EU Relations with Latin America: From Social Resilience to Global Governance

Written by | Monday, March 28th, 2016

Bernardo Venturi (Istituto Affari Internazionali)

In a world with more and more conflicts and with an increasing level of competition between states, Latin America is one of the exceptions. The region has for long been successful at solving its deeply rooted problems and it is, on the contrary, heading towards democracy and socio-economic development. Due to these factors, the region is one the key partners for the European Union.
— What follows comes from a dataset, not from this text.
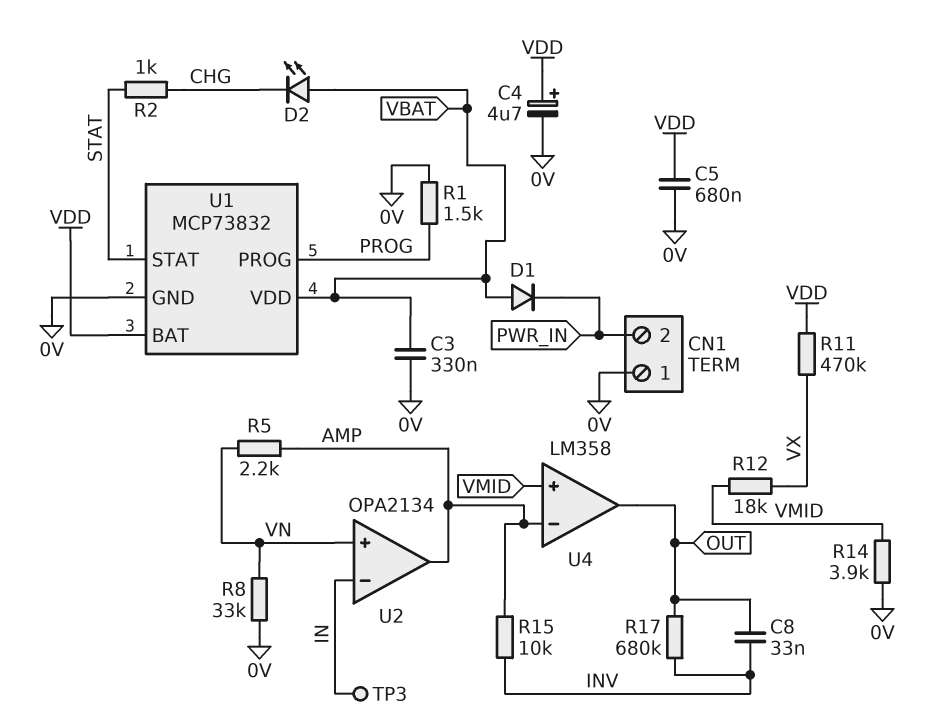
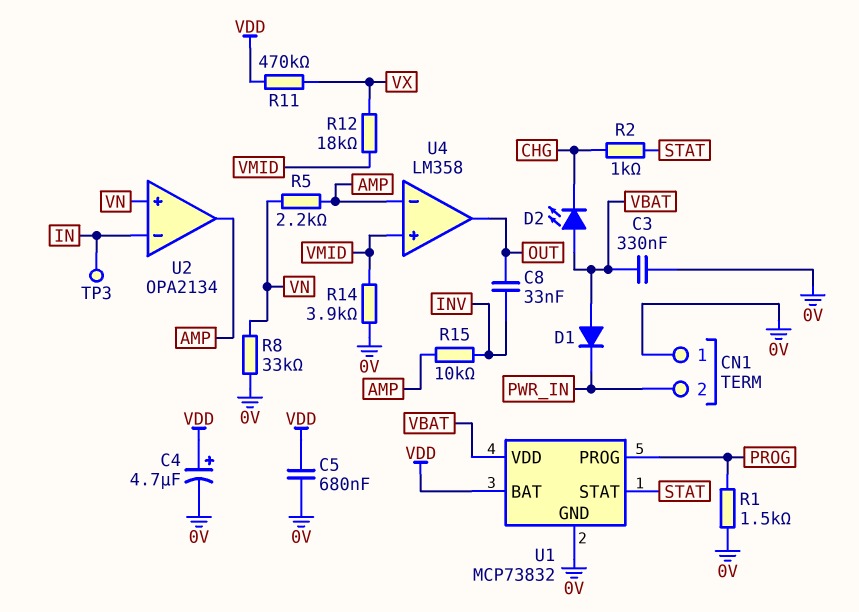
R17: 680k (INV, OUT) -> none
The dialogue between the EU and Latin American countries is undoubtedly important, among others also because it can strengthen the social resilience of the LAC countries (Latin America and the Caribbean). Economic issues, such as, for example, the recent economic crisis, threaten their political and social stability. This, in turn, leads to the undermining of the democratic process, which is otherwise crucial for the effective cooperation between the Latin American countries and the Union. For Latin America to become part of global governance, it must be resilient politically, economically and socially. All sections of the society must be able to withstand any potential external pressures.
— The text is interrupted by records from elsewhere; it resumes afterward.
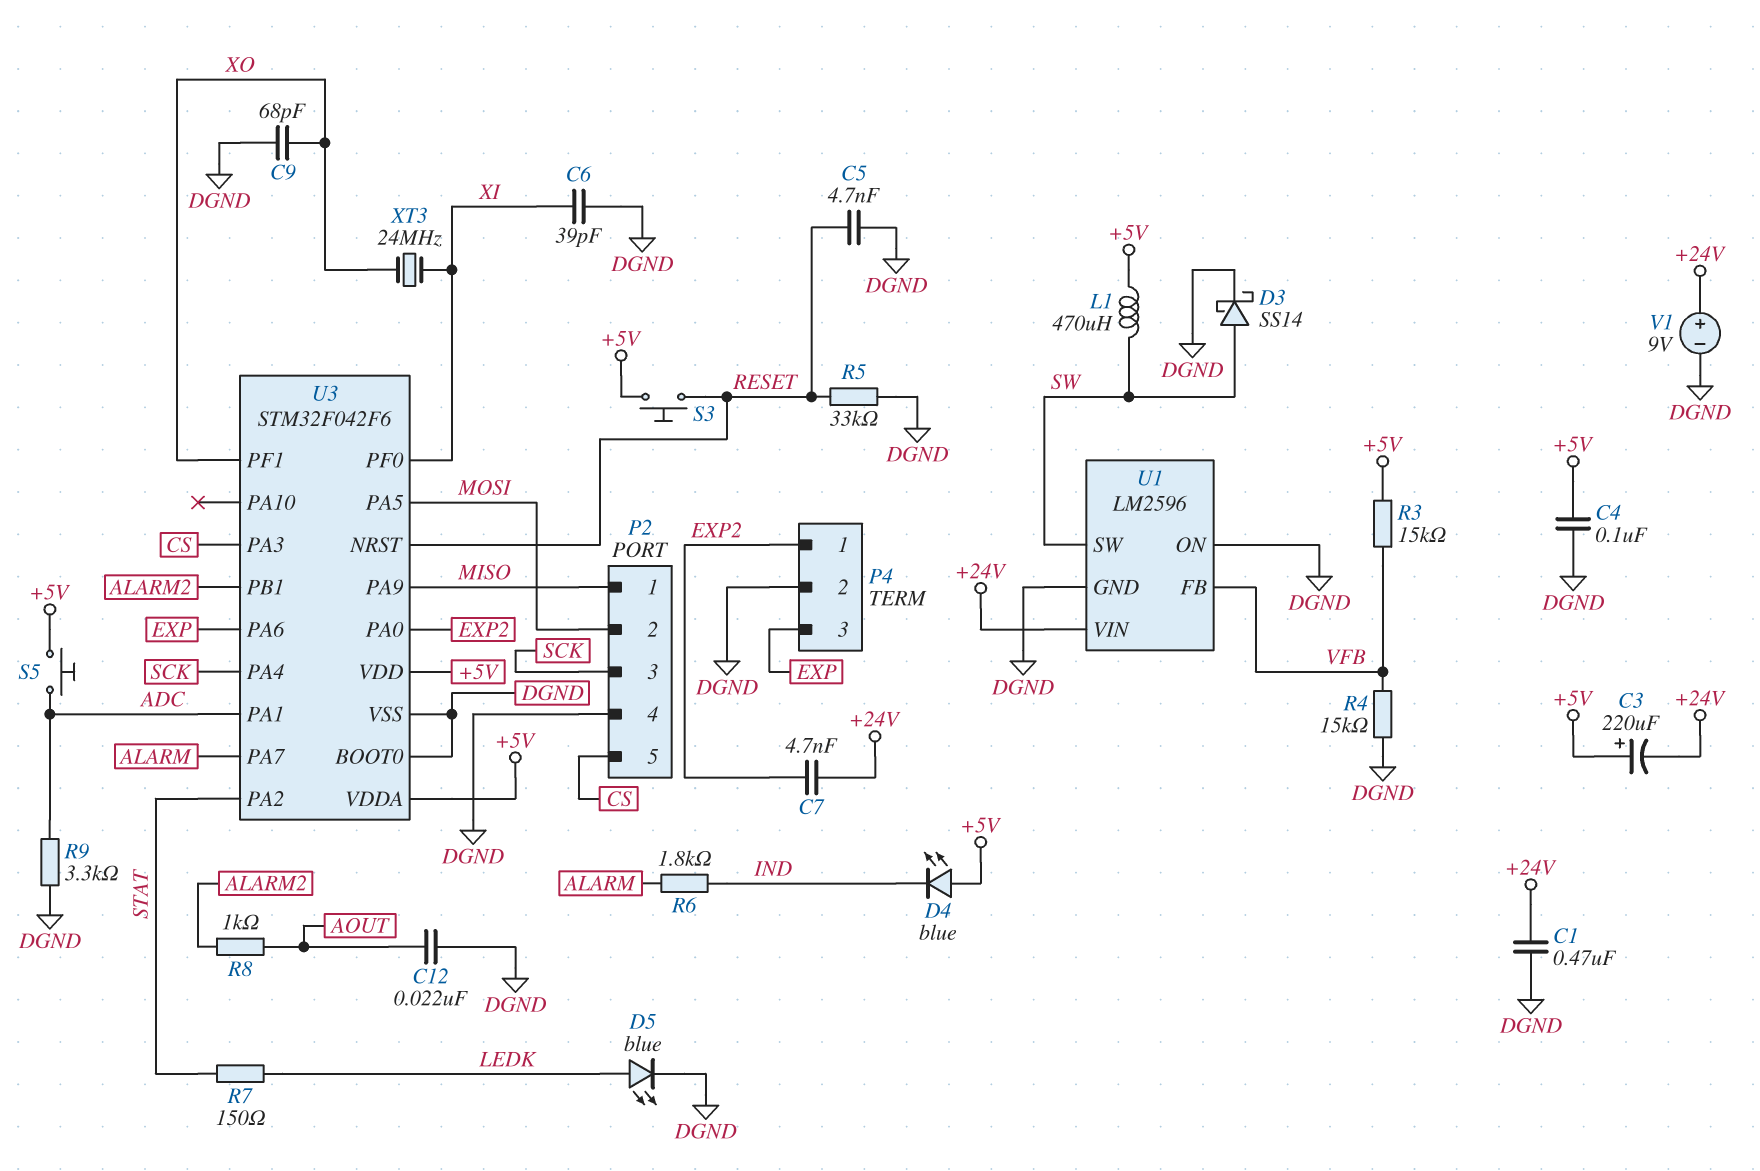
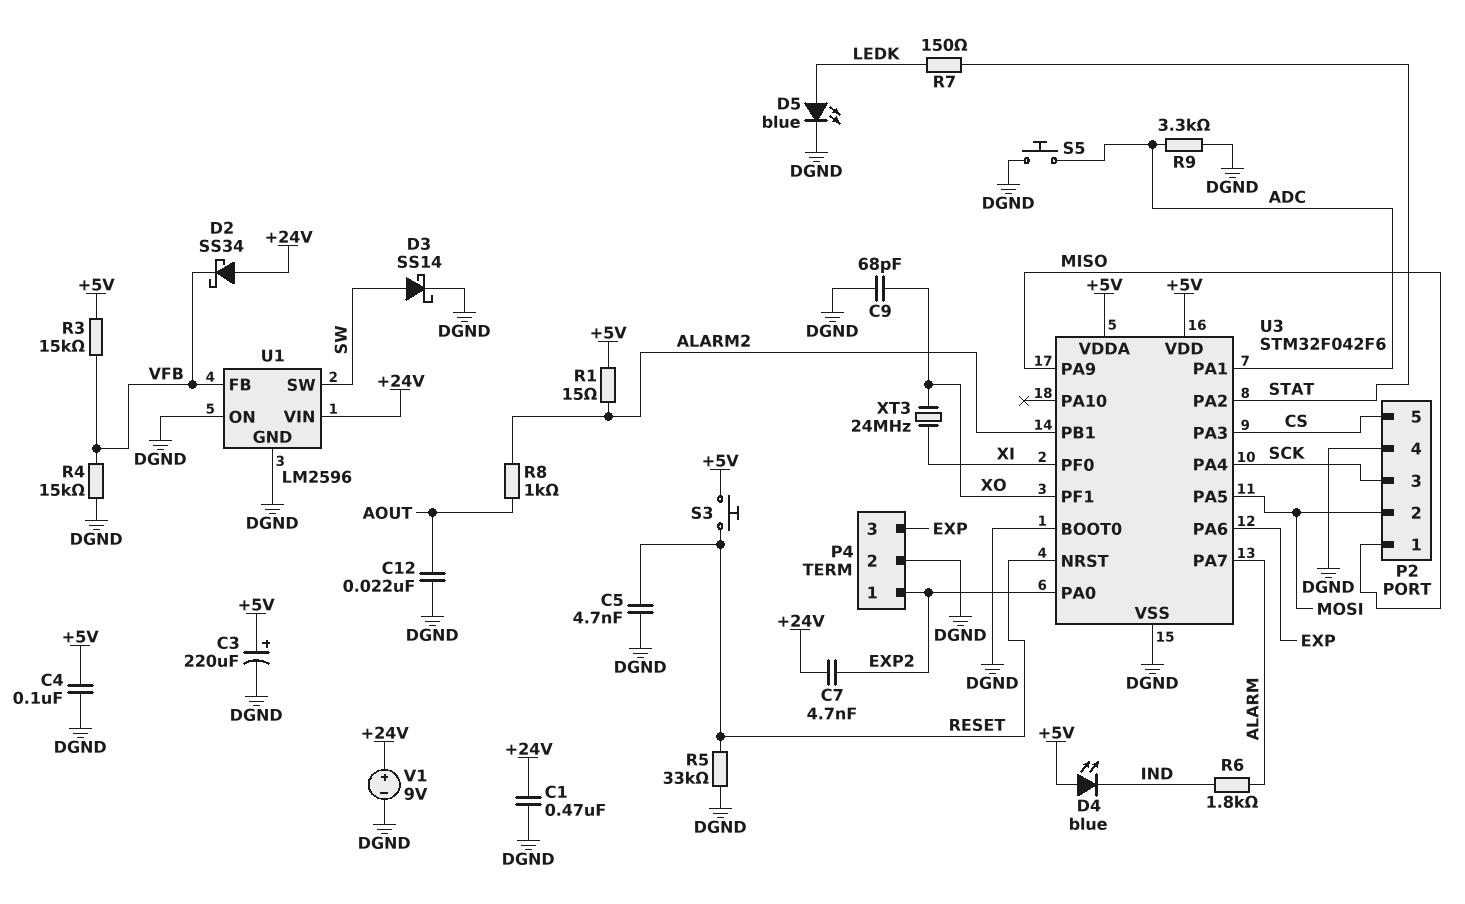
C3: 220uF (plus +5V, minus +24V) -> 220uF (plus +5V, minus DGND)
C6: 39pF (DGND, XI) -> none
D2: none -> schottky SS34 (A +24V, K VFB)
L1: 470uH (+5V, SW) -> none
R1: none -> 15 (+5V, ALARM2)
S5: button (+5V, ADC) -> button (ADC, DGND)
Despite the fact that the cooperation and dialogue between the EU and LAC is necessary, it happens that the Union does not always act in a uniform way in relation to this partner. In some key areas of cooperation, only bilateral talks with individual countries take place. Moreover, even Latin America is not completely united at the political level. It is rather a sort of a confederation based on the coordination of the policies of individual countries. In the future, it will be important for the LAC countries to create their own model of integration, which would streamline the collaboration of the whole region with the EU. Their cooperation is important because of the role that both regions will play in global governance.
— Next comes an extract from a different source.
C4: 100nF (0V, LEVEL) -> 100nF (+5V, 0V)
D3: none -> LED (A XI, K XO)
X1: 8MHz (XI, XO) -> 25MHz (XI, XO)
The fact that Europe and Latin America share a common history is one of the advantages benefiting their relationship. The same cultural roots could help streamline the cooperation between these two regions and thereby strengthen their position in global governance. Nevertheless, EU is well advised to change its approach to Latin America in the future. It is crucial that the EU stops seeing the LAC as a region that looks for guidance and requires help – on the contrary, Brussels should start viewing it as a real partner who can assist others with economic development.